> **Your assignment**
No pictures are to be included when the entries below are reproduced exactly.

(The input)

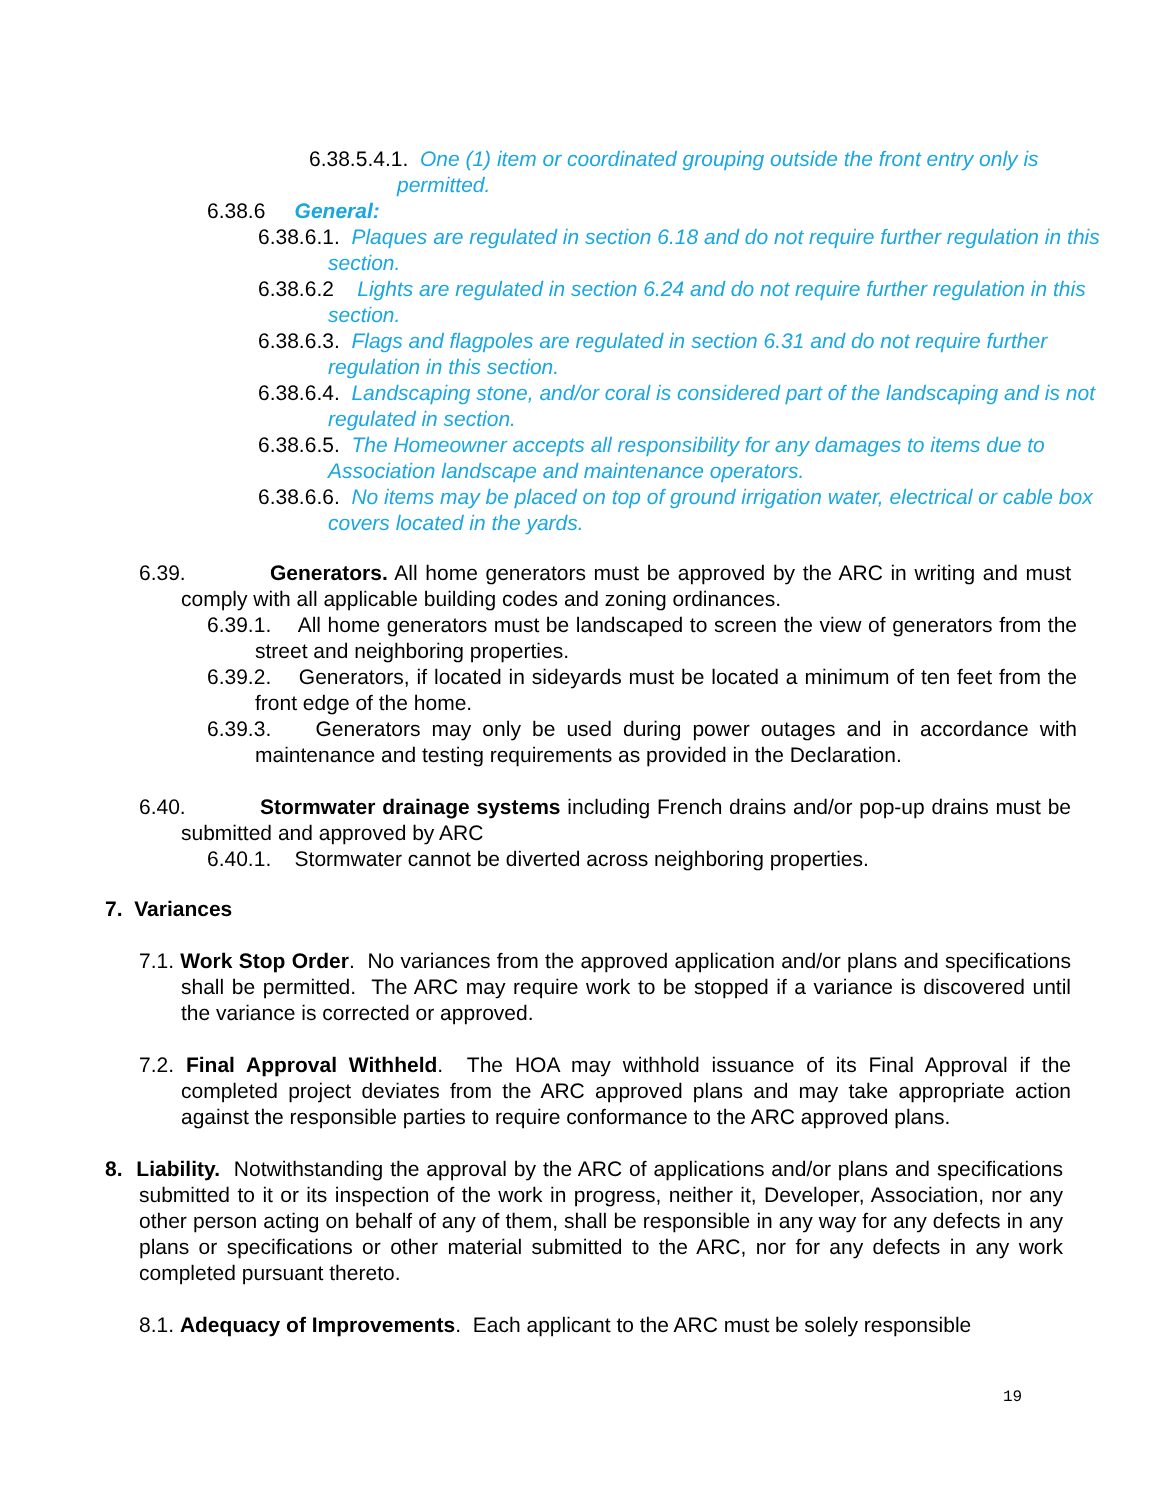6.38.5.4.1. One (1) item or coordinated grouping outside the front entry only is permitted.
6.38.6 General:
6.38.6.1. Plaques are regulated in section 6.18 and do not require further regulation in this section.
6.38.6.2 Lights are regulated in section 6.24 and do not require further regulation in this section.
6.38.6.3. Flags and flagpoles are regulated in section 6.31 and do not require further regulation in this section.
6.38.6.4. Landscaping stone, and/or coral is considered part of the landscaping and is not regulated in section.
6.38.6.5. The Homeowner accepts all responsibility for any damages to items due to Association landscape and maintenance operators.
6.38.6.6. No items may be placed on top of ground irrigation water, electrical or cable box covers located in the yards.
6.39. Generators. All home generators must be approved by the ARC in writing and must comply with all applicable building codes and zoning ordinances.
6.39.1. All home generators must be landscaped to screen the view of generators from the street and neighboring properties.
6.39.2. Generators, if located in sideyards must be located a minimum of ten feet from the front edge of the home.
6.39.3. Generators may only be used during power outages and in accordance with maintenance and testing requirements as provided in the Declaration.
6.40. Stormwater drainage systems including French drains and/or pop-up drains must be submitted and approved by ARC
6.40.1. Stormwater cannot be diverted across neighboring properties.
7. Variances
7.1. Work Stop Order. No variances from the approved application and/or plans and specifications shall be permitted. The ARC may require work to be stopped if a variance is discovered until the variance is corrected or approved.
7.2. Final Approval Withheld. The HOA may withhold issuance of its Final Approval if the completed project deviates from the ARC approved plans and may take appropriate action against the responsible parties to require conformance to the ARC approved plans.
8. Liability. Notwithstanding the approval by the ARC of applications and/or plans and specifications submitted to it or its inspection of the work in progress, neither it, Developer, Association, nor any other person acting on behalf of any of them, shall be responsible in any way for any defects in any plans or specifications or other material submitted to the ARC, nor for any defects in any work completed pursuant thereto.
8.1. Adequacy of Improvements. Each applicant to the ARC must be solely responsible
19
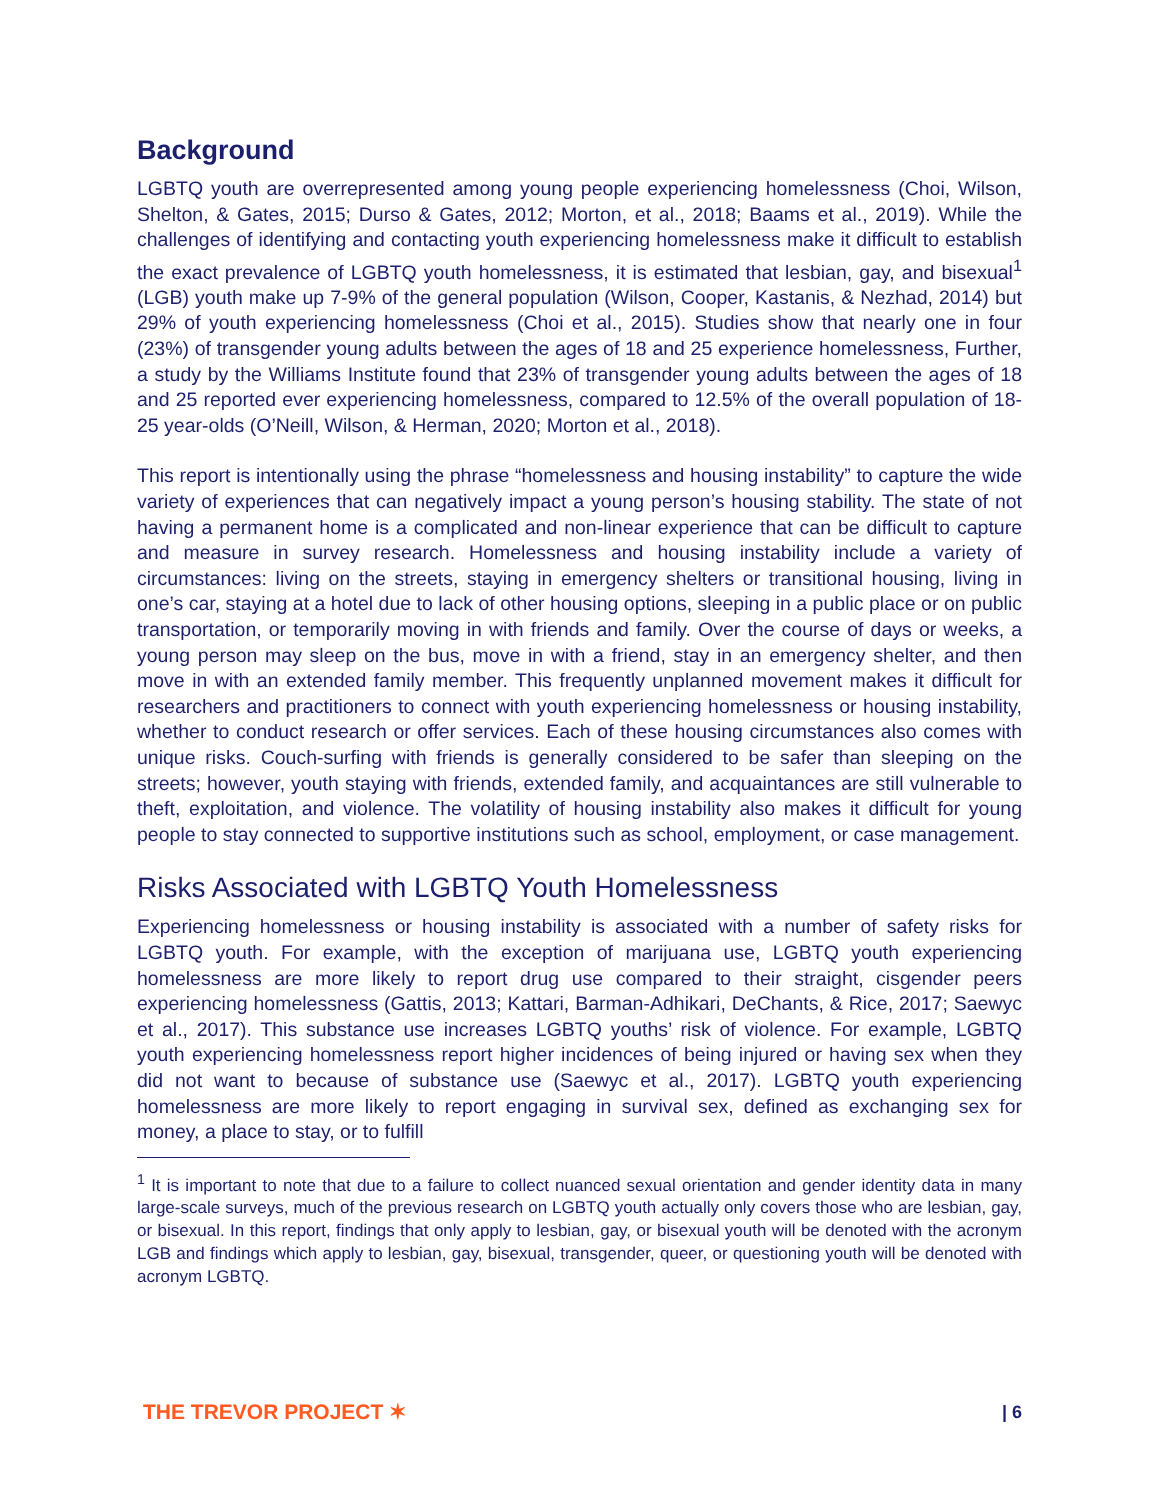Background
LGBTQ youth are overrepresented among young people experiencing homelessness (Choi, Wilson, Shelton, & Gates, 2015; Durso & Gates, 2012; Morton, et al., 2018; Baams et al., 2019). While the challenges of identifying and contacting youth experiencing homelessness make it difficult to establish the exact prevalence of LGBTQ youth homelessness, it is estimated that lesbian, gay, and bisexual<sup>1</sup> (LGB) youth make up 7-9% of the general population (Wilson, Cooper, Kastanis, & Nezhad, 2014) but 29% of youth experiencing homelessness (Choi et al., 2015). Studies show that nearly one in four (23%) of transgender young adults between the ages of 18 and 25 experience homelessness, Further, a study by the Williams Institute found that 23% of transgender young adults between the ages of 18 and 25 reported ever experiencing homelessness, compared to 12.5% of the overall population of 18-25 year-olds (O’Neill, Wilson, & Herman, 2020; Morton et al., 2018).
This report is intentionally using the phrase “homelessness and housing instability” to capture the wide variety of experiences that can negatively impact a young person’s housing stability. The state of not having a permanent home is a complicated and non-linear experience that can be difficult to capture and measure in survey research. Homelessness and housing instability include a variety of circumstances: living on the streets, staying in emergency shelters or transitional housing, living in one’s car, staying at a hotel due to lack of other housing options, sleeping in a public place or on public transportation, or temporarily moving in with friends and family. Over the course of days or weeks, a young person may sleep on the bus, move in with a friend, stay in an emergency shelter, and then move in with an extended family member. This frequently unplanned movement makes it difficult for researchers and practitioners to connect with youth experiencing homelessness or housing instability, whether to conduct research or offer services. Each of these housing circumstances also comes with unique risks. Couch-surfing with friends is generally considered to be safer than sleeping on the streets; however, youth staying with friends, extended family, and acquaintances are still vulnerable to theft, exploitation, and violence. The volatility of housing instability also makes it difficult for young people to stay connected to supportive institutions such as school, employment, or case management.
Risks Associated with LGBTQ Youth Homelessness
Experiencing homelessness or housing instability is associated with a number of safety risks for LGBTQ youth. For example, with the exception of marijuana use, LGBTQ youth experiencing homelessness are more likely to report drug use compared to their straight, cisgender peers experiencing homelessness (Gattis, 2013; Kattari, Barman-Adhikari, DeChants, & Rice, 2017; Saewyc et al., 2017). This substance use increases LGBTQ youths’ risk of violence. For example, LGBTQ youth experiencing homelessness report higher incidences of being injured or having sex when they did not want to because of substance use (Saewyc et al., 2017). LGBTQ youth experiencing homelessness are more likely to report engaging in survival sex, defined as exchanging sex for money, a place to stay, or to fulfill
<sup>1</sup> It is important to note that due to a failure to collect nuanced sexual orientation and gender identity data in many large-scale surveys, much of the previous research on LGBTQ youth actually only covers those who are lesbian, gay, or bisexual. In this report, findings that only apply to lesbian, gay, or bisexual youth will be denoted with the acronym LGB and findings which apply to lesbian, gay, bisexual, transgender, queer, or questioning youth will be denoted with acronym LGBTQ.
THE TREVOR PROJECT ✶ | 6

(End The input)

> **Solution**
6.38.5.4.1. One (1) item or coordinated grouping outside the front entry only is permitted.
6.38.6 General:
6.38.6.1. Plaques are regulated in section 6.18 and do not require further regulation in this section.
6.38.6.2 Lights are regulated in section 6.24 and do not require further regulation in this section.
6.38.6.3. Flags and flagpoles are regulated in section 6.31 and do not require further regulation in this section.
6.38.6.4. Landscaping stone, and/or coral is considered part of the landscaping and is not regulated in section.
6.38.6.5. The Homeowner accepts all responsibility for any damages to items due to Association landscape and maintenance operators.
6.38.6.6. No items may be placed on top of ground irrigation water, electrical or cable box covers located in the yards.
6.39. Generators. All home generators must be approved by the ARC in writing and must comply with all applicable building codes and zoning ordinances.
6.39.1. All home generators must be landscaped to screen the view of generators from the street and neighboring properties.
6.39.2. Generators, if located in sideyards must be located a minimum of ten feet from the front edge of the home.
6.39.3. Generators may only be used during power outages and in accordance with maintenance and testing requirements as provided in the Declaration.
6.40. Stormwater drainage systems including French drains and/or pop-up drains must be submitted and approved by ARC
6.40.1. Stormwater cannot be diverted across neighboring properties.
7. Variances
7.1. Work Stop Order. No variances from the approved application and/or plans and specifications shall be permitted. The ARC may require work to be stopped if a variance is discovered until the variance is corrected or approved.
7.2. Final Approval Withheld. The HOA may withhold issuance of its Final Approval if the completed project deviates from the ARC approved plans and may take appropriate action against the responsible parties to require conformance to the ARC approved plans.
8. Liability. Notwithstanding the approval by the ARC of applications and/or plans and specifications submitted to it or its inspection of the work in progress, neither it, Developer, Association, nor any other person acting on behalf of any of them, shall be responsible in any way for any defects in any plans or specifications or other material submitted to the ARC, nor for any defects in any work completed pursuant thereto.
8.1. Adequacy of Improvements. Each applicant to the ARC must be solely responsible
19
Background
LGBTQ youth are overrepresented among young people experiencing homelessness (Choi, Wilson, Shelton, & Gates, 2015; Durso & Gates, 2012; Morton, et al., 2018; Baams et al., 2019). While the challenges of identifying and contacting youth experiencing homelessness make it difficult to establish the exact prevalence of LGBTQ youth homelessness, it is estimated that lesbian, gay, and bisexual<sup>1</sup> (LGB) youth make up 7-9% of the general population (Wilson, Cooper, Kastanis, & Nezhad, 2014) but 29% of youth experiencing homelessness (Choi et al., 2015). Studies show that nearly one in four (23%) of transgender young adults between the ages of 18 and 25 experience homelessness, Further, a study by the Williams Institute found that 23% of transgender young adults between the ages of 18 and 25 reported ever experiencing homelessness, compared to 12.5% of the overall population of 18-25 year-olds (O’Neill, Wilson, & Herman, 2020; Morton et al., 2018).
This report is intentionally using the phrase “homelessness and housing instability” to capture the wide variety of experiences that can negatively impact a young person’s housing stability. The state of not having a permanent home is a complicated and non-linear experience that can be difficult to capture and measure in survey research. Homelessness and housing instability include a variety of circumstances: living on the streets, staying in emergency shelters or transitional housing, living in one’s car, staying at a hotel due to lack of other housing options, sleeping in a public place or on public transportation, or temporarily moving in with friends and family. Over the course of days or weeks, a young person may sleep on the bus, move in with a friend, stay in an emergency shelter, and then move in with an extended family member. This frequently unplanned movement makes it difficult for researchers and practitioners to connect with youth experiencing homelessness or housing instability, whether to conduct research or offer services. Each of these housing circumstances also comes with unique risks. Couch-surfing with friends is generally considered to be safer than sleeping on the streets; however, youth staying with friends, extended family, and acquaintances are still vulnerable to theft, exploitation, and violence. The volatility of housing instability also makes it difficult for young people to stay connected to supportive institutions such as school, employment, or case management.
Risks Associated with LGBTQ Youth Homelessness
Experiencing homelessness or housing instability is associated with a number of safety risks for LGBTQ youth. For example, with the exception of marijuana use, LGBTQ youth experiencing homelessness are more likely to report drug use compared to their straight, cisgender peers experiencing homelessness (Gattis, 2013; Kattari, Barman-Adhikari, DeChants, & Rice, 2017; Saewyc et al., 2017). This substance use increases LGBTQ youths’ risk of violence. For example, LGBTQ youth experiencing homelessness report higher incidences of being injured or having sex when they did not want to because of substance use (Saewyc et al., 2017). LGBTQ youth experiencing homelessness are more likely to report engaging in survival sex, defined as exchanging sex for money, a place to stay, or to fulfill
<sup>1</sup> It is important to note that due to a failure to collect nuanced sexual orientation and gender identity data in many large-scale surveys, much of the previous research on LGBTQ youth actually only covers those who are lesbian, gay, or bisexual. In this report, findings that only apply to lesbian, gay, or bisexual youth will be denoted with the acronym LGB and findings which apply to lesbian, gay, bisexual, transgender, queer, or questioning youth will be denoted with acronym LGBTQ.
THE TREVOR PROJECT ✶ | 6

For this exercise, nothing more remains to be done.